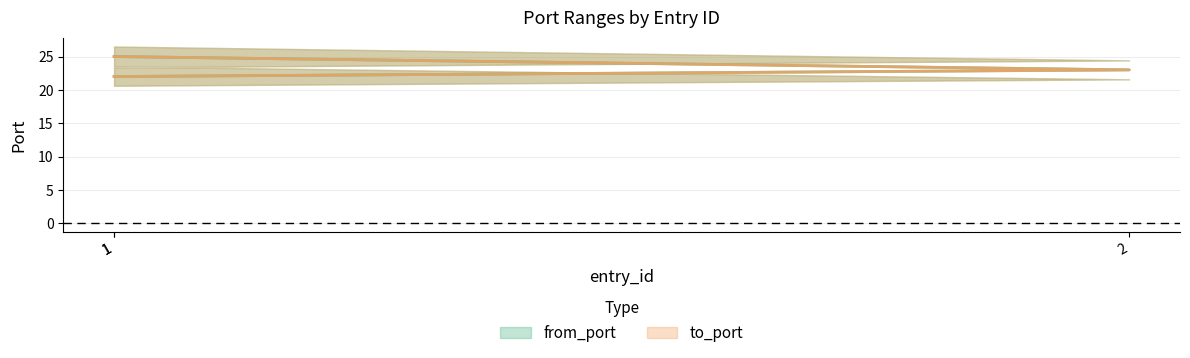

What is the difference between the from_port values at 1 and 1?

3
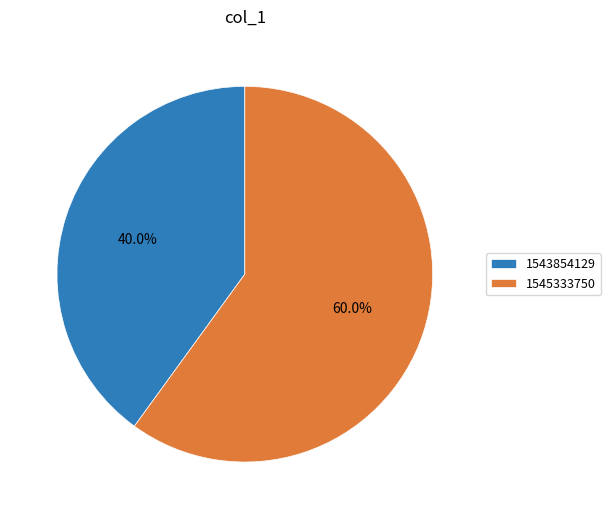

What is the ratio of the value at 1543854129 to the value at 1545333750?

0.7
——
- Task details: Rewrite every line of the listing above, swapping "difference" for "gap" and keeping everything else the same. Leave out the pictures.

- Reply to the task:
What is the gap between the from_port values at 1 and 1?

3

What is the ratio of the value at 1543854129 to the value at 1545333750?

0.7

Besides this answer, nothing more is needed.